The Proceedings Below
The primary Judge:
1. ordered the Writ of Certiorari to quash the decision to refuse to grant the extension to 30 June 2011 be issued and gave the respondent worker liberty to apply for a Writ of Mandamus;
2. considered the definition of “termination day” in s93M(1), with reference to s61(1)(b) of the Interpretation Act 1984;
3. concluded that:
3.1 The first day in the running of a one year period under s93M(1) was
30 June 2009;
3.2 The “last day” of a period (that is one year after 30 June 2009) is the one year anniversary of that day, namely 30 June 2010;
3.3 Therefore, had there been no extensions under s93M(4), the respondent workers’ termination day was 30 June 2010;
3.4 S61(1)(b) of the Interpretation Act would exclude 30 June 2010 when calculating the period “one year” after 30 June 2010;
3.5 A second relevant one year period begins to run from the next day (from 1 July 2010);
3.6 The date for the purposes of s93M(6) which is “one year after” 1 July 2010 is the one year anniversary of 1 July 2011;
3.7 The termination day, if no extension had been granted was 30 June 2010;
3.8 The final date which the termination day could be extended was until 1 July 2011, pursuant to s93M(6)
3.9 The decision of the Director’s Delegate of 14 July 2011 was affected by jurisdictional error.
The Appeal
The employer appealed against the decision of the primary Judge on the basis that:
1. his calculation of the termination day was incorrect; and
2. on the assumption that the respondent worker first made a claim for workers’ compensation on 29 June 2009, the last date to which the termination date could be extended was 29 June 2011.
The Disposition of the Appeal by the Supreme Court of Appeal
By unanimous decision the Appeal was allowed, the orders made by the primary judge set aside and the respondent workers’ notice of originating motion dismissed.

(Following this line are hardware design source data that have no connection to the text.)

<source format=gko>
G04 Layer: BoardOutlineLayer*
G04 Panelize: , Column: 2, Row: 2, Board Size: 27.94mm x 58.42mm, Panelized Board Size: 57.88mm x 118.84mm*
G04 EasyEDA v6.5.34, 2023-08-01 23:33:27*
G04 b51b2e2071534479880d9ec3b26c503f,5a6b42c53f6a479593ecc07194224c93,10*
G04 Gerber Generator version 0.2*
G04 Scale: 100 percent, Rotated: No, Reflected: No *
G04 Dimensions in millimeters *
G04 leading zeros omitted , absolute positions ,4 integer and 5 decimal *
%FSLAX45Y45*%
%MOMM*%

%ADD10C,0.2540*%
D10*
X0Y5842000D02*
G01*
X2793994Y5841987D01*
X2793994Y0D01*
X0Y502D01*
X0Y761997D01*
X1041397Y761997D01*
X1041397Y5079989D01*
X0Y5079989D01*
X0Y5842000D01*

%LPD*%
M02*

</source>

In his leading decision, Newnes JA found that:
1. The primary Judge erred in the construction of s92M(1) and s92M(6) of the Act;
2. S93M(1) defines the “termination day” to be “the last day of the period of one year after the day on which the claim for compensation by way of weekly payments is made”;
3. If the respondent worker first made a claim for workers’ compensation by way of weekly payments on 29 June 2009, the “termination day” was “the last day of the period of one year after” 29 June 2009;
4. By virtue of s61(1)(b) of the Interpretation Act, where a period of time is expressed to be reckoned from or after, a specified day, that day shall not be included in the period;
5. As such, 29 June 2009 is not to be included in calculating the one year period under s93M(1);
6. The period therefore started on 30 June 2009;
7. However, the primary Judge erred in finding that the period ended on 30 June 2010;
8. Rather, it ended at midnight on 29 June 2010;
9. The primary Judge’s calculation provided for a period of one year and one day (with 30 June having been counted twice);
10. S93M(1) does not provide for a period of one year and one day;
11. The applicable termination day was 29 June 2010;
12. The same reasoning applies to the operation and effect of s93M(6).

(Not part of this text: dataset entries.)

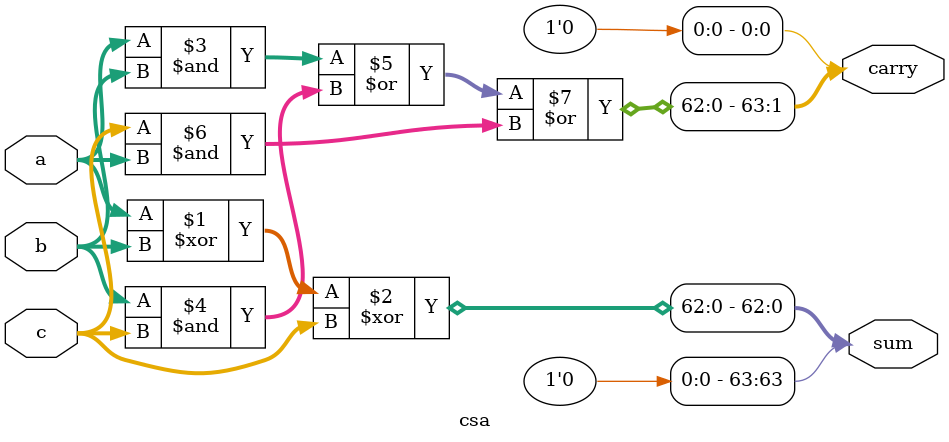
<source format=v>
module csa(a,b,c,sum,carry);

input [62:0]a,b,c;
output [63:0]sum,carry;

assign sum[62:0]=a^b^c;
assign carry[63:1]= a&b | b&c | c&a;
assign carry[0]=0;
assign sum[63]=0;

endmodule // csa


</source>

The Court of Appeal concluded therefore that the primary Judge erred in finding the decision of the Director’s Delegate as to the termination day was wrong.
Conclusion
The core issues on the Appeal related to the existence (or not) of an accounting error in the computation of time.

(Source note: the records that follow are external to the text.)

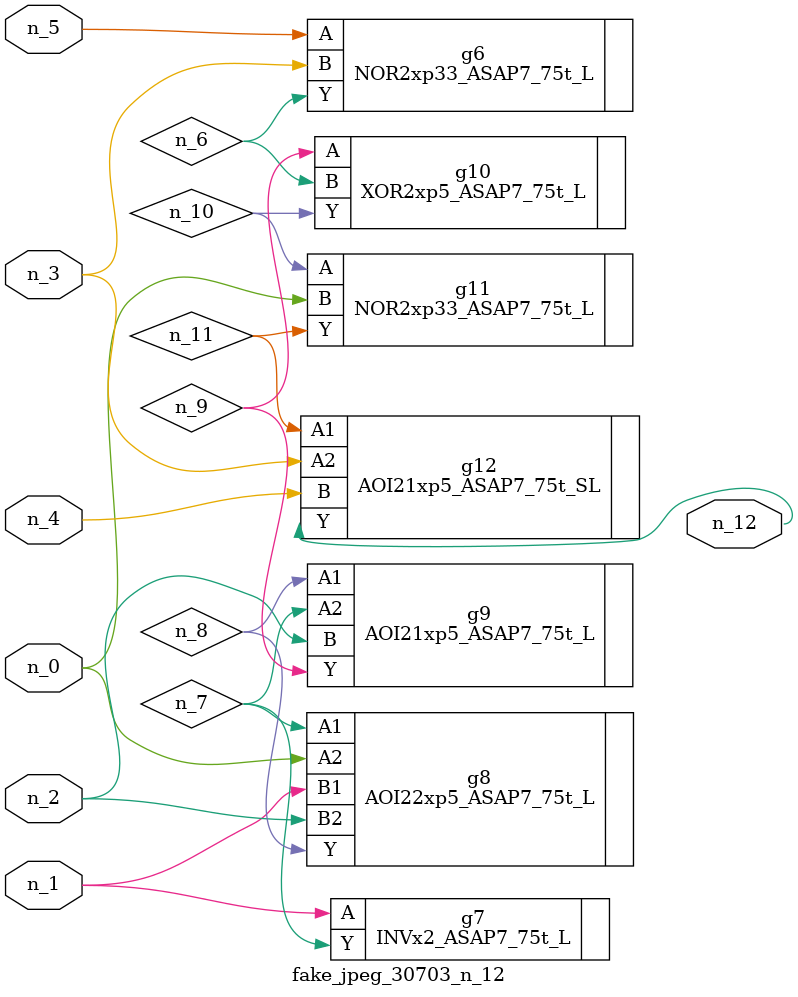
<source format=v>
module fake_jpeg_30703_n_12 (n_3, n_2, n_1, n_0, n_4, n_5, n_12);

input n_3;
input n_2;
input n_1;
input n_0;
input n_4;
input n_5;

output n_12;

wire n_11;
wire n_10;
wire n_8;
wire n_9;
wire n_6;
wire n_7;

NOR2xp33_ASAP7_75t_L g6 ( 
.A(n_5),
.B(n_3),
.Y(n_6)
);

INVx2_ASAP7_75t_L g7 ( 
.A(n_1),
.Y(n_7)
);

AOI22xp5_ASAP7_75t_L g8 ( 
.A1(n_7),
.A2(n_0),
.B1(n_1),
.B2(n_2),
.Y(n_8)
);

AOI21xp5_ASAP7_75t_L g9 ( 
.A1(n_8),
.A2(n_7),
.B(n_2),
.Y(n_9)
);

XOR2xp5_ASAP7_75t_L g10 ( 
.A(n_9),
.B(n_6),
.Y(n_10)
);

NOR2xp33_ASAP7_75t_L g11 ( 
.A(n_10),
.B(n_0),
.Y(n_11)
);

AOI21xp5_ASAP7_75t_SL g12 ( 
.A1(n_11),
.A2(n_3),
.B(n_4),
.Y(n_12)
);


endmodule
</source>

As well as highlighting the importance of the proper application and consideration of “the Interpretation Act method” of reckoning time in general, the Supreme Court of Appeal has expressly confirmed that s93M(1) does not provide for a period of one year and a day.
Disclaimer
This Case Law Update is intended for general information only and you should not act upon it or omit to act on the basis of anything contained herein without first obtaining legal advice in relation to any particular matter or issue.